Effect of antibiotic pre-treatment and pathogen challenge on the intestinal microbiota in mice

Gut Pathog. 2016 Nov 18:8:60. doi: 10.1186/s13099-016-0143-z. eCollection 2016.

Abstract

Background: More than 50 years after the discovery of antibiotics, bacterial infections have decreased substantially; however, antibiotics also may have negative effects such as increasing susceptibility to pathogens. An intact microbiome is an important line of defense against pathogens. We sought to determine the effect of orally administered antibiotics both on susceptibility to pathogens and on impact to the microbiome. We studied Campylobacter jejuni, one of the most common causes of human diarrhea, and Acinetobacter baumannii, which causes wound infections. We examined the effects of antibiotic treatment on the susceptibility of mice to those pathogens as well as their influence on the mouse gut microbiome.

Results: In C57/BL6 mice models, we explored the effects of pathogen challenge, and antibiotic treatment on the intestinal microbiota. Mice were treated with either ciprofloxacin, penicillin, or water (control) for a 5-day period followed by a 5-day washout period prior to oral challenge with C. jejuni or A. baumannii to assess antibiotic effects on colonization susceptibility. Mice were successfully colonized with C. jejuni more than 118 days, but only transiently with A. baumannii. These challenges did not lead to any major effects on the composition of the gut microbiota. Although antibiotic pre-treatment did not modify pathogen colonization, it affected richness and community structure of the gut microbiome. However, the antibiotic dysbiosis was significantly reduced by pathogen challenge.

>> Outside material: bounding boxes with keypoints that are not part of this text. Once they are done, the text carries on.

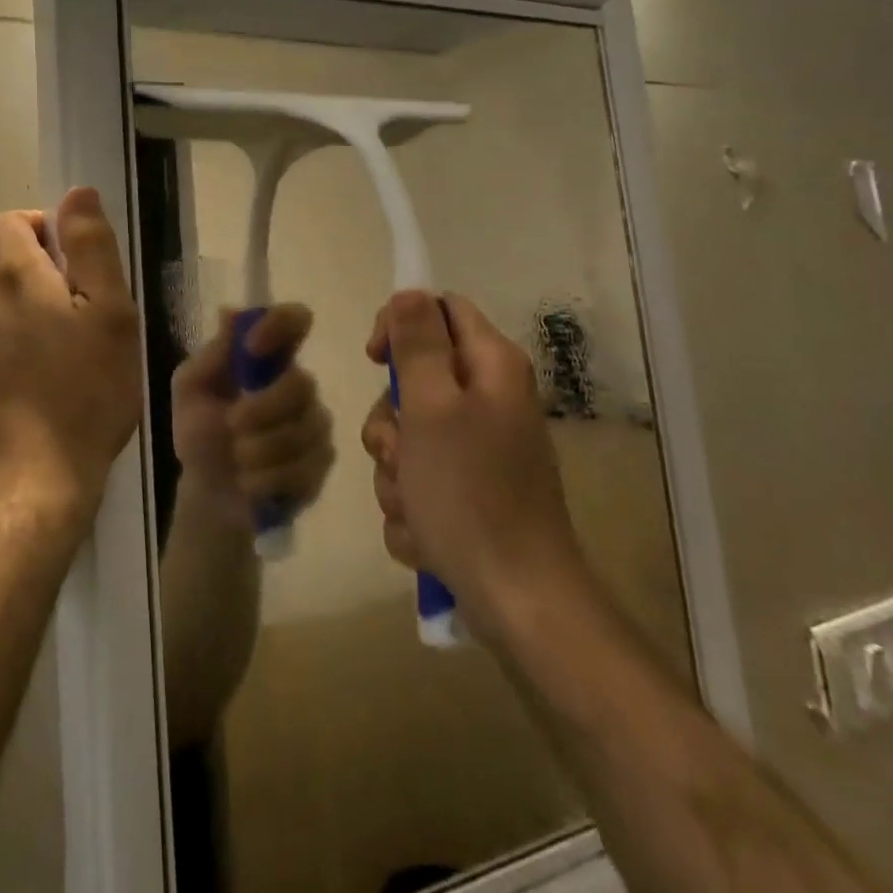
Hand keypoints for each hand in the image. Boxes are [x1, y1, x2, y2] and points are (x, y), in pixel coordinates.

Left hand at [0, 188, 142, 524]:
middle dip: (51, 276)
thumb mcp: (108, 312)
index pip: (14, 221)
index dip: (49, 229)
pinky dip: (25, 347)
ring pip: (6, 305)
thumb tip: (76, 193)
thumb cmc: (82, 392)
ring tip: (79, 357)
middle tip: (94, 319)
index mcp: (10, 274)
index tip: (84, 266)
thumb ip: (91, 246)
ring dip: (40, 314)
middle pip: (11, 263)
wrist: (28, 484)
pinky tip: (54, 386)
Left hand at [172, 304, 333, 527]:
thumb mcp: (191, 390)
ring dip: (260, 448)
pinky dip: (268, 479)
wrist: (208, 493)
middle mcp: (298, 385)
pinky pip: (304, 468)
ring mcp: (314, 425)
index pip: (295, 320)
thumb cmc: (200, 432)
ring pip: (303, 430)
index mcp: (268, 358)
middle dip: (263, 407)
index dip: (280, 325)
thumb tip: (230, 312)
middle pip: (302, 383)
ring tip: (237, 459)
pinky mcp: (320, 465)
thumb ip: (212, 355)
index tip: (252, 347)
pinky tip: (250, 483)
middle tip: (232, 423)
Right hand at [362, 291, 584, 632]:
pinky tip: (426, 534)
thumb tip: (409, 291)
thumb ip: (417, 343)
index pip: (439, 310)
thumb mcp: (431, 407)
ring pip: (407, 438)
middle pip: (414, 381)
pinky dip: (411, 507)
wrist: (517, 601)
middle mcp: (488, 401)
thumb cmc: (470, 493)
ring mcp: (479, 451)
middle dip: (390, 421)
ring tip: (414, 505)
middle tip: (399, 452)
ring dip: (395, 472)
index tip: (374, 358)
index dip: (401, 323)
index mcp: (490, 368)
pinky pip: (418, 482)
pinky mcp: (469, 493)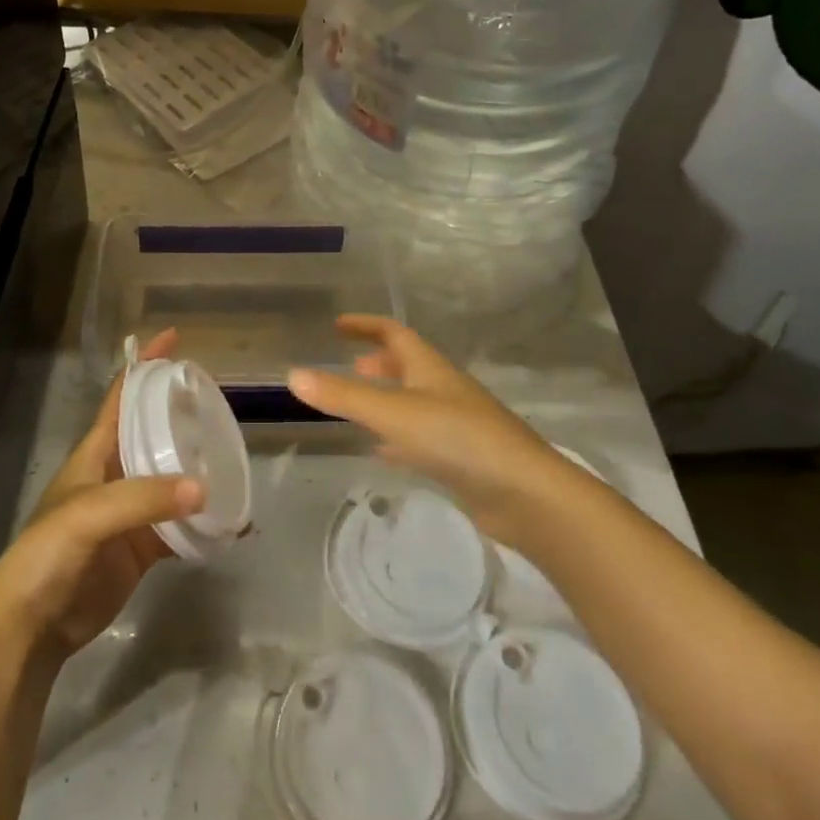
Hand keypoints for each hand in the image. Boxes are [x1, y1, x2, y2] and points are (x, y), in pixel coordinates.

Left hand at [0, 330, 205, 658]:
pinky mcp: (144, 547)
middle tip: (220, 400)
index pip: (122, 395)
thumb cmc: (48, 553)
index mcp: (95, 451)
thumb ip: (143, 498)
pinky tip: (234, 521)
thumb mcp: (88, 514)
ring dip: (200, 467)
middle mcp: (115, 473)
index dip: (145, 364)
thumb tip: (204, 488)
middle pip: (153, 430)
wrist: (33, 625)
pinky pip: (181, 526)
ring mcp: (131, 511)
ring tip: (235, 455)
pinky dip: (206, 522)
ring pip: (172, 477)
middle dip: (181, 412)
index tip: (175, 339)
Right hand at [286, 314, 559, 544]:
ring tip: (358, 409)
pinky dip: (398, 438)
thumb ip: (344, 396)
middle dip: (378, 364)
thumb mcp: (394, 414)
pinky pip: (421, 438)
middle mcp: (443, 389)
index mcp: (429, 368)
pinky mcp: (462, 459)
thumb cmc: (459, 440)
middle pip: (407, 366)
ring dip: (387, 400)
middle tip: (348, 368)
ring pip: (413, 403)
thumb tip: (293, 374)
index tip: (338, 325)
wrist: (526, 494)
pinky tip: (385, 452)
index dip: (366, 325)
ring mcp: (456, 424)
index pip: (394, 333)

Conclusions: We conclude that despite gut microbiota disturbance, susceptibility to gut colonization by these pathogens was unchanged. The major gut microbiome disturbance produced by antibiotic treatment may be reduced by colonization with specific microbial taxa.

Keywords: Acinetobacter baumannii; Antibiotic treatment; Campylobacter jejuni; Ciprofloxacin; High-throughput sequencing; Microbiome; Next-generation sequencing; Pathogen challenge; Penicillin.